### 展示段落
引子
线程可能因为CPU资源不足或者因为--比如等待网络数据--而波动。这在监控上来看,就是业务波动了。但是确定这一点并不容易。
第一个难点是现场难抓。如果是CPU打满或者负载很高,现场复现了,但是可能捕捉数据的线程没有机会执行。如何解决这个问题我们在另一个小技巧中讨论了,这里略过。
第二个难点是使用什么数据来确定线程因为CPU资源波动了。下面我们展开讨论下。
vruntime
Linux 2.6.33引入了CFS调度器,task_strcut也因之加了sched_entity结构。sched_entity结构有一个字段是我们感兴趣的:vruntime。
struct sched_entity {
/* For load-balancing: */
struct load_weight load;
unsigned long runnable_weight;
struct rb_node run_node;
struct list_head group_node;
unsigned int on_rq;
u64 exec_start;
u64 sum_exec_runtime;
u64 vruntime; // 我们要使用的字段
u64 prev_sum_exec_runtime;
u64 nr_migrations;
struct sched_statistics statistics;
#ifdef CONFIG_FAIR_GROUP_SCHED
int depth;
struct sched_entity *parent;
/* rq on which this entity is (to be) queued: */
struct cfs_rq *cfs_rq;
/* rq "owned" by this entity/group: */
struct cfs_rq *my_q;
#endif
#ifdef CONFIG_SMP
/*
* Per entity load average tracking.
*
* Put into separate cache line so it does not
* collide with read-mostly values above.
*/
struct sched_avg avg;
#endif
};
vruntime代表的是什么呢?内核文档是这么说的
In CFS the virtual runtime is expressed and tracked via the per-task
p->se.vruntime (nanosec-unit) value. This way, it's possible to accurately
timestamp and measure the "expected CPU time" a task should have gotten.[ small detail: on "ideal" hardware, at any time all tasks would have the same
p->se.vruntime value --- i.e., tasks would execute simultaneously and no task
would ever get "out of balance" from the "ideal" share of CPU time. ]CFS's task picking logic is based on this p->se.vruntime value and it is thus
very simple: it always tries to run the task with the smallest p->se.vruntime
value (i.e., the task which executed least so far). CFS always tries to split
up CPU time between runnable tasks as close to "ideal multitasking hardware" as
possible.Most of the rest of CFS's design just falls out of this really simple concept,
with a few add-on embellishments like nice levels, multiprocessing and various
algorithm variants to recognize sleepers.
######
» 待解任务
a – 请把关于vruntime的文字中从"第一个难点是现场难抓。如果是"到"感兴趣的:vruntime。"这一段原样照录下来。
b – 根据关于vruntime的文字,CFS调度器是在哪个Linux版本中引入的?
### 源数据
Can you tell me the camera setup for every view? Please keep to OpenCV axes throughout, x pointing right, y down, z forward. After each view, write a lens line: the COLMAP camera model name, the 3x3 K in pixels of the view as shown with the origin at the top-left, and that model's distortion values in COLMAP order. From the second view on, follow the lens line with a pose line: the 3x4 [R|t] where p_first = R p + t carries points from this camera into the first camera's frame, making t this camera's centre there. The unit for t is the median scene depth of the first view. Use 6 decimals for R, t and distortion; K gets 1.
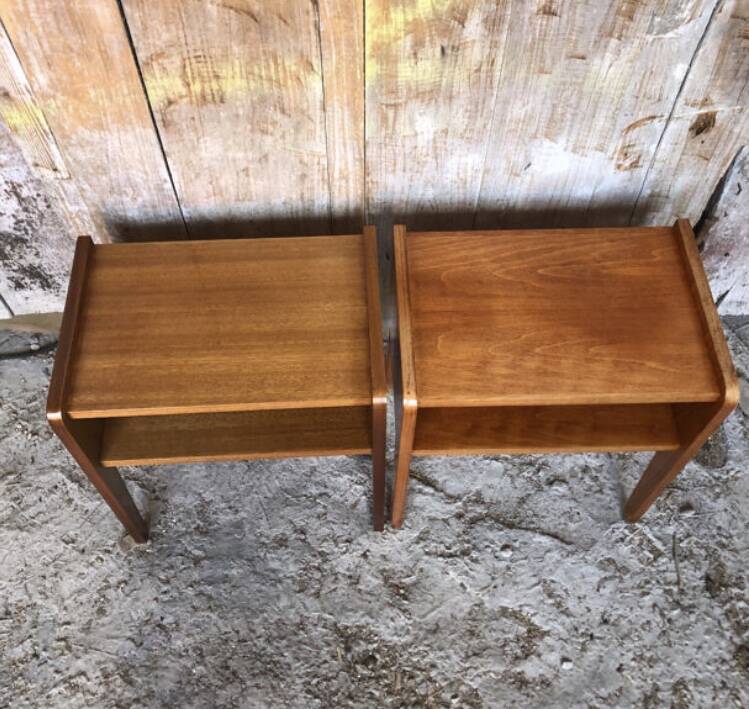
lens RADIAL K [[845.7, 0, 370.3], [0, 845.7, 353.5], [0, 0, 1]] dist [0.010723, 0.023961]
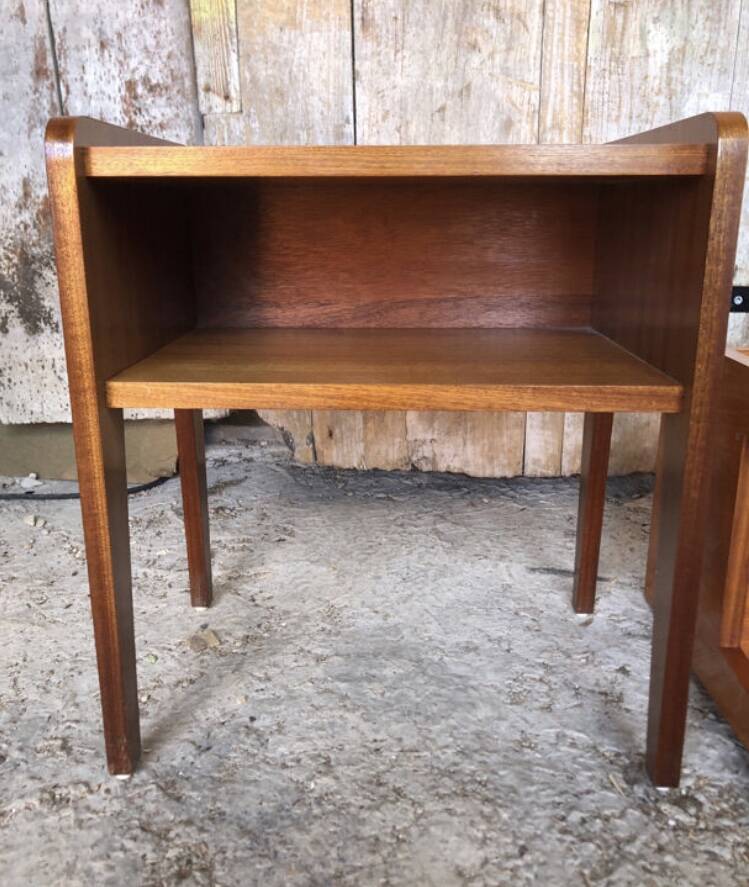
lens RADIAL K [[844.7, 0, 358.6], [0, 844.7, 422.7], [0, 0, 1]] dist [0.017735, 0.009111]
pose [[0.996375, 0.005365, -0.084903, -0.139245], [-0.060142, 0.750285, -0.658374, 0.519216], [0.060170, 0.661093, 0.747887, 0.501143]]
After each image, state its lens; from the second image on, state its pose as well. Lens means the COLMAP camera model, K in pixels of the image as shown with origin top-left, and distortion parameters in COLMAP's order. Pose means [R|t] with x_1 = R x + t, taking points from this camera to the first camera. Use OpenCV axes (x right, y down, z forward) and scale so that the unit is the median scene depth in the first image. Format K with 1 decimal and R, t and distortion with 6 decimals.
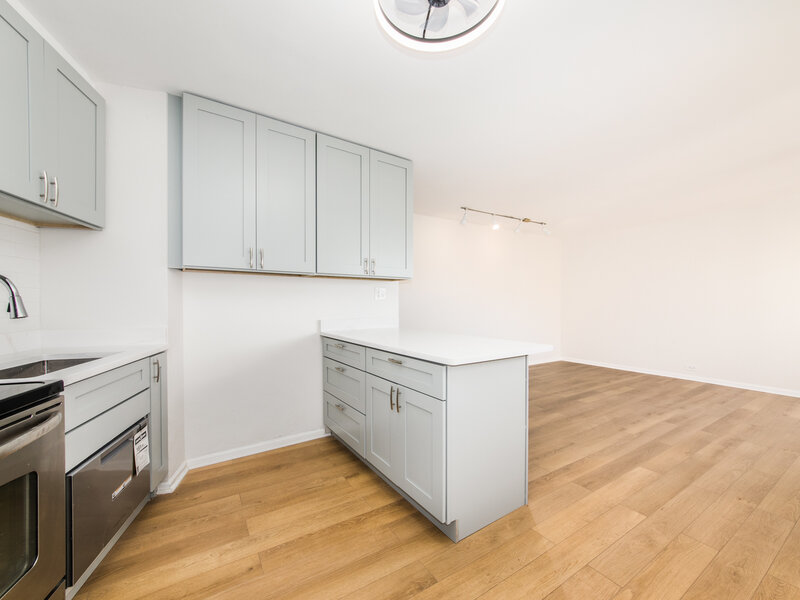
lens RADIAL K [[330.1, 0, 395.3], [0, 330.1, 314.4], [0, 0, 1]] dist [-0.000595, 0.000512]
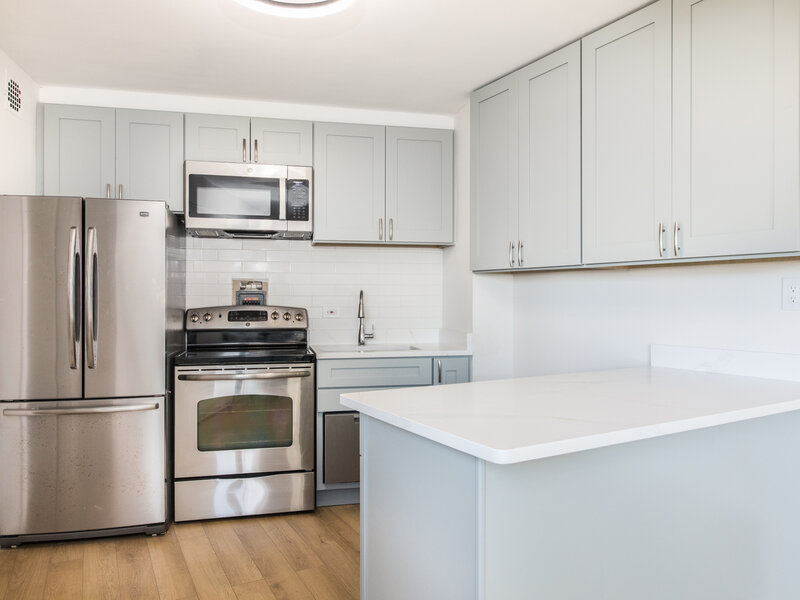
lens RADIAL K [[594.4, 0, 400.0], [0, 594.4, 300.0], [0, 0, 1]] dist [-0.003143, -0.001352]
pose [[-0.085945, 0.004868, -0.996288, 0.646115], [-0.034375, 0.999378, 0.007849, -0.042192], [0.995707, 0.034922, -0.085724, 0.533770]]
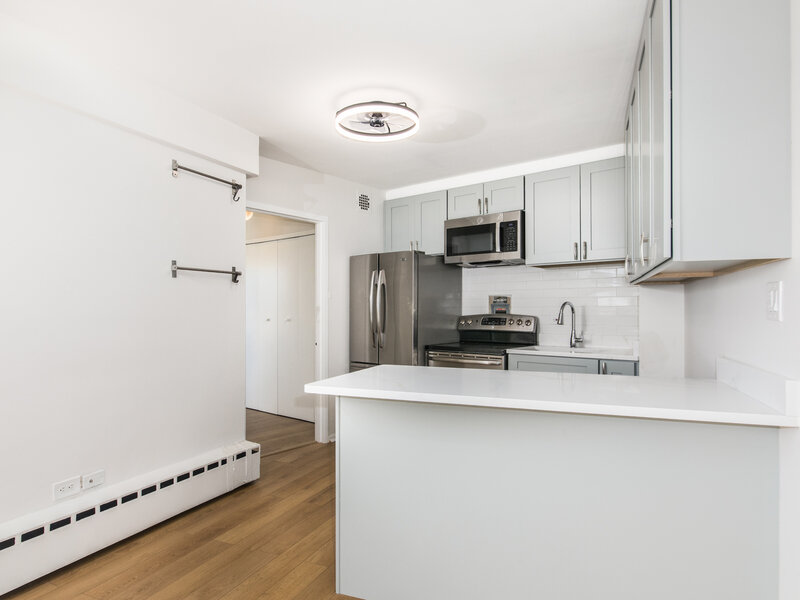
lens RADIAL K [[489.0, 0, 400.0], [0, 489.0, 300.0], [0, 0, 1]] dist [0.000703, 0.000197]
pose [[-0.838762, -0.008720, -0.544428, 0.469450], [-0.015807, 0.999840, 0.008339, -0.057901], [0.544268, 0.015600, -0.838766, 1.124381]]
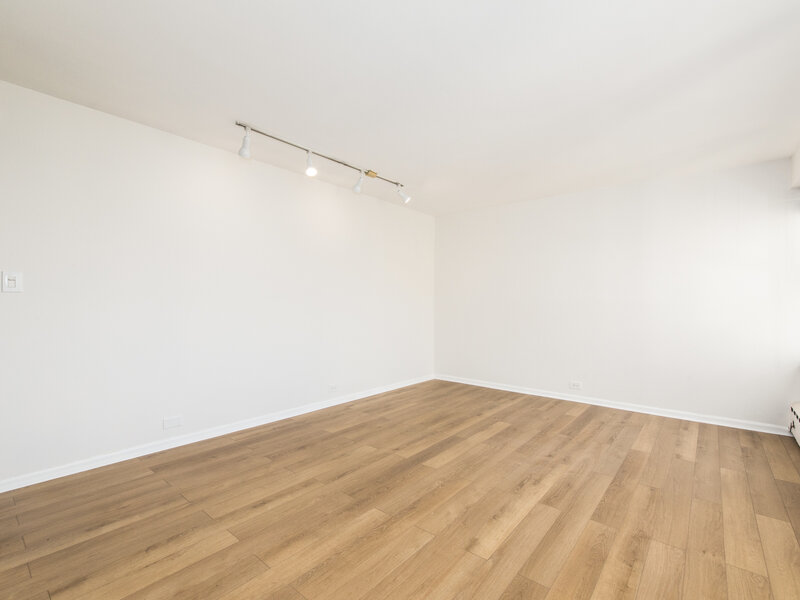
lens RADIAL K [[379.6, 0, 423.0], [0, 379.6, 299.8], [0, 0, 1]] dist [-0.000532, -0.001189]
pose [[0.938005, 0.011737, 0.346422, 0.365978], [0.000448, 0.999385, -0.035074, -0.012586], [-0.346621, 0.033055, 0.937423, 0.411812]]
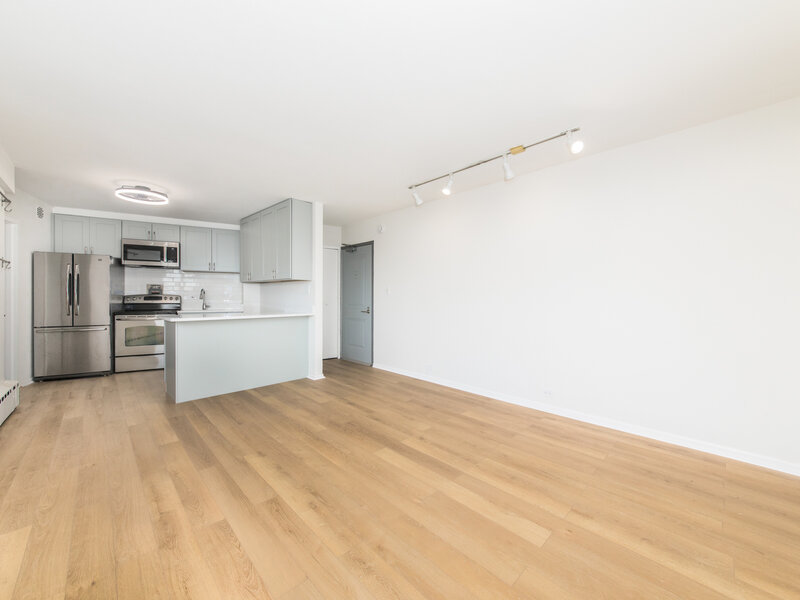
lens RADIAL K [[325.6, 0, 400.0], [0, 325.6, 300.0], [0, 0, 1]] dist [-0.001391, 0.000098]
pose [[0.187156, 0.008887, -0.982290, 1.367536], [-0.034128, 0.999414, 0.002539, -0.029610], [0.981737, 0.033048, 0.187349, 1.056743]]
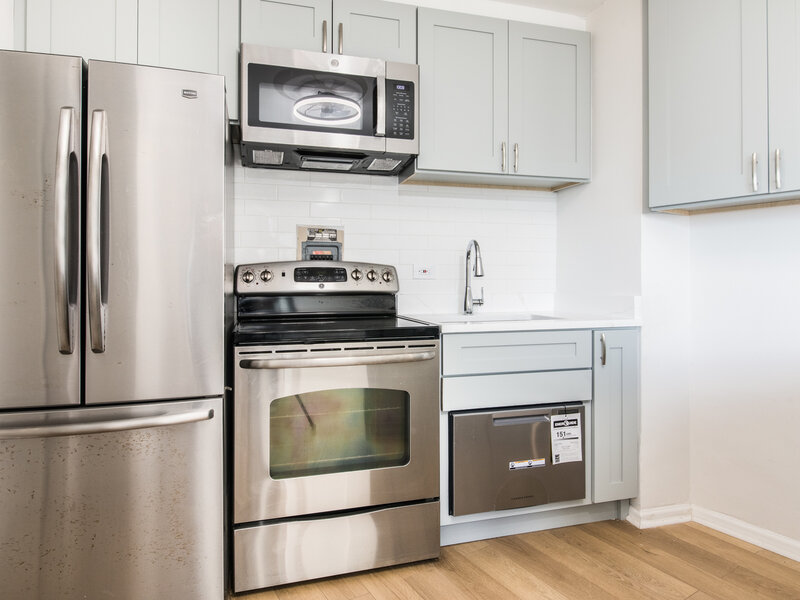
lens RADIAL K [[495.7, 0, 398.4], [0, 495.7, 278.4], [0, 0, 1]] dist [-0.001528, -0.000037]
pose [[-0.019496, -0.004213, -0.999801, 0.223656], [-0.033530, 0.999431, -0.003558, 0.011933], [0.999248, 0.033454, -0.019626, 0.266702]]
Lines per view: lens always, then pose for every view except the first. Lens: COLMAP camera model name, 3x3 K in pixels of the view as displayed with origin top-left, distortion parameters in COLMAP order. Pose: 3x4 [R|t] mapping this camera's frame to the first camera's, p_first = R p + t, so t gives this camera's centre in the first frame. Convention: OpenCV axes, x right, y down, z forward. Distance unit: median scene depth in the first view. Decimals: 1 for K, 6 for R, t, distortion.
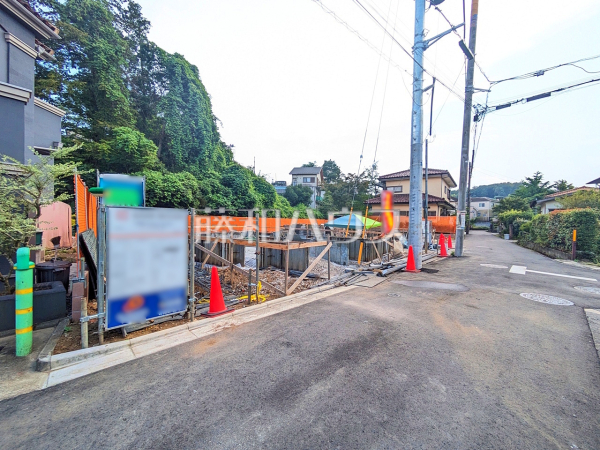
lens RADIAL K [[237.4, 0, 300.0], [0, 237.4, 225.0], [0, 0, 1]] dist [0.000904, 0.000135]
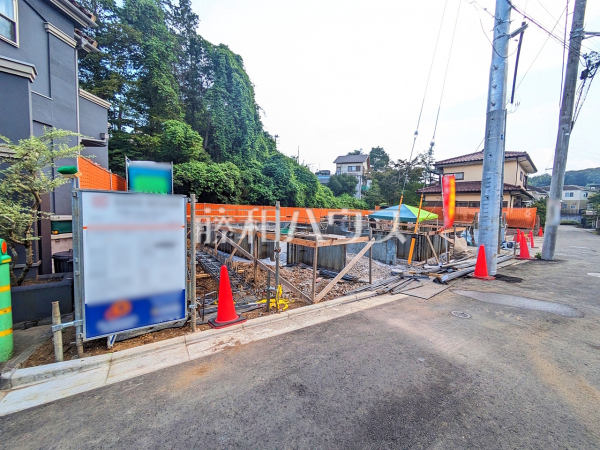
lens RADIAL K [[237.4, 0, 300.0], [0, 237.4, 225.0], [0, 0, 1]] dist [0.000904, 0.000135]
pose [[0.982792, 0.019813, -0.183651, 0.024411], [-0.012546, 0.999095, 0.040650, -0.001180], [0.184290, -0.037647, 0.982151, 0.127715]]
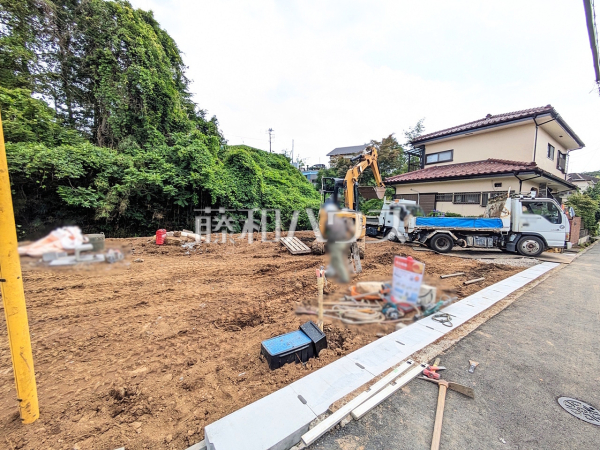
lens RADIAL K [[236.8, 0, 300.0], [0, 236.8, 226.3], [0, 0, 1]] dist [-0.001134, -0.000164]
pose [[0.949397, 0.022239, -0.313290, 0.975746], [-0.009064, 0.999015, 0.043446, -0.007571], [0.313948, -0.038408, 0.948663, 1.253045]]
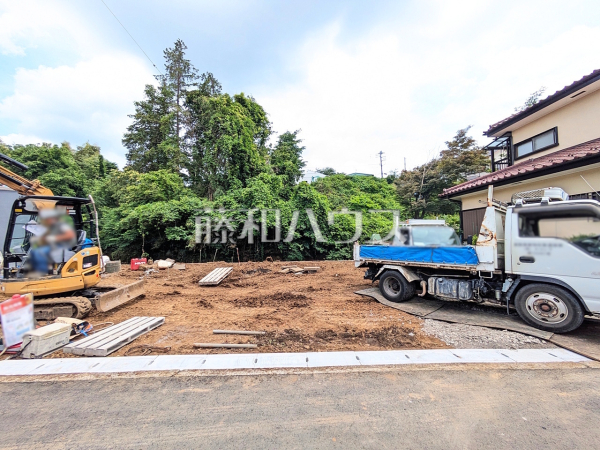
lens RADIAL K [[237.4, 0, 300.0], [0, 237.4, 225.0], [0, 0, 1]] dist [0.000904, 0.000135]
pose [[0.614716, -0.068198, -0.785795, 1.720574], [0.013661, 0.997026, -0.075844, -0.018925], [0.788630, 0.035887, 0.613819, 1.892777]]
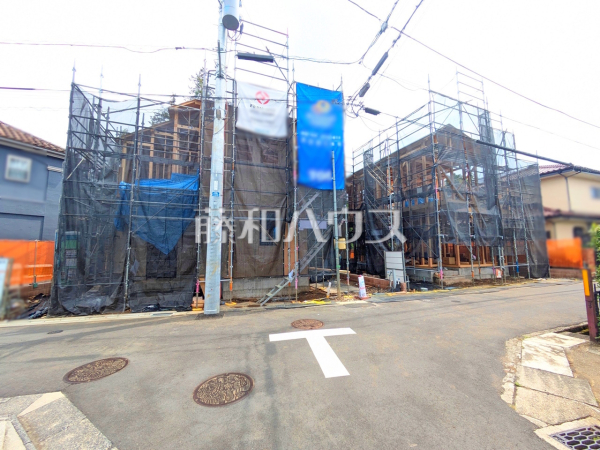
######
» 任务答案
a –
第一个难点是现场难抓。如果是CPU打满或者负载很高,现场复现了,但是可能捕捉数据的线程没有机会执行。如何解决这个问题我们在另一个小技巧中讨论了,这里略过。
第二个难点是使用什么数据来确定线程因为CPU资源波动了。下面我们展开讨论下。
vruntime
Linux 2.6.33引入了CFS调度器,task_strcut也因之加了sched_entity结构。sched_entity结构有一个字段是我们感兴趣的:vruntime。

b – Linux 2.6.33